A few of you wrote in and asked me to match this Guardian list of the top one hundred English-language novels of all time. (It is notable how many second-rate English novels made that list, and how few second-rate American ones did…) Well, one hundred is too many but here is twenty, in no particular order:
James Joyce, Ulysses
Jonathan Swift, Gulliver’s Travels
Herman Melville, Moby Dick
Charles Dickens, Bleak House
William Faulkner, Light in August, Absalom, Absalom, As I Lay Dying, The Sound and the Fury
Joseph Conrad, Nostromo
Virginia Woolf, To the Lighthouse, The Waves, Mrs. Dalloway
Nabokov, Pale Fire
Henry James, The Golden Bowl
Thomas Hardy, Jude the Obscure
J.R.R. Tolkien, Lord of the Rings
Lewis Carroll, Alice in Wonderland
Sterne, Huxley, Lawrence, Beckett, and Wharton are all knocking on the door and probably would have rounded out a top twenty-five. Scott and Trollope too, more Hardy. I consider the omission of Austen to be my flaw, not hers, but I just don’t love them.
You’ll note I made no attempt to be “balanced.” I gladly would have awarded all twenty spots to the same author, had such a choice been justified. There is also no attempt at racial, ethnic, gender, or geographic balance, none whatsoever. I simply picked what I think are the best books.
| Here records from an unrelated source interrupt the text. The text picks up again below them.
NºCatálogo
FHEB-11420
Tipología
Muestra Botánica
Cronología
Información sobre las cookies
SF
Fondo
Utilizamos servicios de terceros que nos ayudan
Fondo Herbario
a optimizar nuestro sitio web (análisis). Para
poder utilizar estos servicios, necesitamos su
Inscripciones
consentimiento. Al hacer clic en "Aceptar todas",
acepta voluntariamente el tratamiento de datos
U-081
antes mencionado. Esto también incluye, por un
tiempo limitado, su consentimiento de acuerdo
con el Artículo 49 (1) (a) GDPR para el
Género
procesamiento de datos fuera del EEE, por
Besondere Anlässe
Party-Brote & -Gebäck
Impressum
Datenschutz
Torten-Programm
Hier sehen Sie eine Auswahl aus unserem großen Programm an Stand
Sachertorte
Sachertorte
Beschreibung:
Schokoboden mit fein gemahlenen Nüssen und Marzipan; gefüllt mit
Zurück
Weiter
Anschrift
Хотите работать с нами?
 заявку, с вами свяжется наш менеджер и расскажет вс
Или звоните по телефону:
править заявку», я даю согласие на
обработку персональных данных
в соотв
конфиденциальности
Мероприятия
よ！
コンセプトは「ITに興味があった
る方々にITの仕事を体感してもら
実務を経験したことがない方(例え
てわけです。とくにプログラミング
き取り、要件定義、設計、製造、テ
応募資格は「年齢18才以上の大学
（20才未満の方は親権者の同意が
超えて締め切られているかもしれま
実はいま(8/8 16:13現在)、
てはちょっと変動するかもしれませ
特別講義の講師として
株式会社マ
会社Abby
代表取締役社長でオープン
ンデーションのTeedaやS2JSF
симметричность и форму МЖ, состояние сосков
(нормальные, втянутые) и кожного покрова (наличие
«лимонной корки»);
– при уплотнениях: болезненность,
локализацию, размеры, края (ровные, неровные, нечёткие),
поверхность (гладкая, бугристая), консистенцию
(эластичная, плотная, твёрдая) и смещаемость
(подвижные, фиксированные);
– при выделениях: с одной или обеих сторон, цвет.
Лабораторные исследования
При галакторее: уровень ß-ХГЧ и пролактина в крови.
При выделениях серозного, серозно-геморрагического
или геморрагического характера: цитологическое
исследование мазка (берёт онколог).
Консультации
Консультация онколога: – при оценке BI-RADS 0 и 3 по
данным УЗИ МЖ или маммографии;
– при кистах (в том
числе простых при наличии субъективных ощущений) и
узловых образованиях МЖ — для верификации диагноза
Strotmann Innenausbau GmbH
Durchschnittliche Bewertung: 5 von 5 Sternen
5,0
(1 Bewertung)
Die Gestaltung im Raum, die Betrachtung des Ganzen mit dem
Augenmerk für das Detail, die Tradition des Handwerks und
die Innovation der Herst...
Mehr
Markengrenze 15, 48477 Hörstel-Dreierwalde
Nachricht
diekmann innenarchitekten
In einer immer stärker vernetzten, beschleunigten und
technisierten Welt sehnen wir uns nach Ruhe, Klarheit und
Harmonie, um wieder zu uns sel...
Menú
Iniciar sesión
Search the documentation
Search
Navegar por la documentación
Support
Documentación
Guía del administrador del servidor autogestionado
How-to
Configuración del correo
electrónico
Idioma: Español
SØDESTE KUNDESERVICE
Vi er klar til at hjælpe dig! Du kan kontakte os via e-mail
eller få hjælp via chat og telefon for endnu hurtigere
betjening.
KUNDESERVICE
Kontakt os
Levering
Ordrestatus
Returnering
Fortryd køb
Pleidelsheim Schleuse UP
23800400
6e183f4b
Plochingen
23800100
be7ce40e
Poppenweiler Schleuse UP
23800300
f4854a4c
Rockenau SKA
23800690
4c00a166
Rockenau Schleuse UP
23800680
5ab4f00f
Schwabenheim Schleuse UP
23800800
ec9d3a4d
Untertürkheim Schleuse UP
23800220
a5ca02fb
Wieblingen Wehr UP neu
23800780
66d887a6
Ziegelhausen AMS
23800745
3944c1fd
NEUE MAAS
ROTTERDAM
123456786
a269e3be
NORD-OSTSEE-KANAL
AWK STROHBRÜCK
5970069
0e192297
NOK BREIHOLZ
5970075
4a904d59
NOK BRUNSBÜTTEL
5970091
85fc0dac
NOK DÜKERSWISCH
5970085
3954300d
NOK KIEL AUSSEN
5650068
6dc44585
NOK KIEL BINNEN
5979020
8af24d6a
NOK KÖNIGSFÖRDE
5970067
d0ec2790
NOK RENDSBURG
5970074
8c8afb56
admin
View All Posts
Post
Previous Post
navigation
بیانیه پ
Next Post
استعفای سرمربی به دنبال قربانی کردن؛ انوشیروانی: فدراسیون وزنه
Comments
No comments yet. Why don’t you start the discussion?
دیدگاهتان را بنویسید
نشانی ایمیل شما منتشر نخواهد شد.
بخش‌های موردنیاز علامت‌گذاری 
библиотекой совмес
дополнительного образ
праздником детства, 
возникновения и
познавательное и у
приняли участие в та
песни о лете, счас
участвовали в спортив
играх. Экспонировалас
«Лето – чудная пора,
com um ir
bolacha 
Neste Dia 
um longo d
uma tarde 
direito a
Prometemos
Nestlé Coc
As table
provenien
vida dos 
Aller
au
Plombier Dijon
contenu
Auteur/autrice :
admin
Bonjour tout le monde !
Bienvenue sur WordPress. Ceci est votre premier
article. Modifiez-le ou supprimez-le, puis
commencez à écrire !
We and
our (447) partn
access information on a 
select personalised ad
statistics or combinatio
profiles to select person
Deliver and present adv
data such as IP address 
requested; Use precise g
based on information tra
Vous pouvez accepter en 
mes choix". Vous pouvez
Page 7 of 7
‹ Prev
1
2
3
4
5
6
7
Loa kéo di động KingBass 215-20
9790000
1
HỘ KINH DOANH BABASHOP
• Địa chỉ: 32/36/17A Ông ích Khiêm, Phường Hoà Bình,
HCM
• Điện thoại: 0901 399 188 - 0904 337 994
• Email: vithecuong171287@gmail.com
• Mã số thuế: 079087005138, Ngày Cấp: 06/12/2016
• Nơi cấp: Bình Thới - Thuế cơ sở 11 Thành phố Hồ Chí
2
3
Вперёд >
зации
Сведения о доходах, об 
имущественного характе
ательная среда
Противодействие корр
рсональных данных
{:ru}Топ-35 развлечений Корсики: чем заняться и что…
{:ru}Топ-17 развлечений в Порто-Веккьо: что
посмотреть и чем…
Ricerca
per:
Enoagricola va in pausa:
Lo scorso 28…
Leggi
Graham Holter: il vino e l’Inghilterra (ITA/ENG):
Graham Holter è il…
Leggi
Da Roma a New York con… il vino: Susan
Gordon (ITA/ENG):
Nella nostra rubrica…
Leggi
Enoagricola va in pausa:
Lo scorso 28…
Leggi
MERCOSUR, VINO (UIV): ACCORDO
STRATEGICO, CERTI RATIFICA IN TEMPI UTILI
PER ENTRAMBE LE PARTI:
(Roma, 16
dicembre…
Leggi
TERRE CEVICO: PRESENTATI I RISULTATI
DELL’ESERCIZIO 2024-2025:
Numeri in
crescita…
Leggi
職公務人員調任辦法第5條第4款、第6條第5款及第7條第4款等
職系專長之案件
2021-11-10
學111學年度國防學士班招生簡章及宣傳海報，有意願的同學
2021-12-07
And if you think there are some obvious omissions, they probably are intentional. There are plenty of fine books, but no I don’t put 1984 in the top twenty, and while America has many very good novels from the latter part of the twentieth century, only a few (V?) would receive my serious consideration for a top thirty list or even top forty list. Not many are better than Ford Madox Ford’s The Good Soldier, or for that matter John Galsworthy.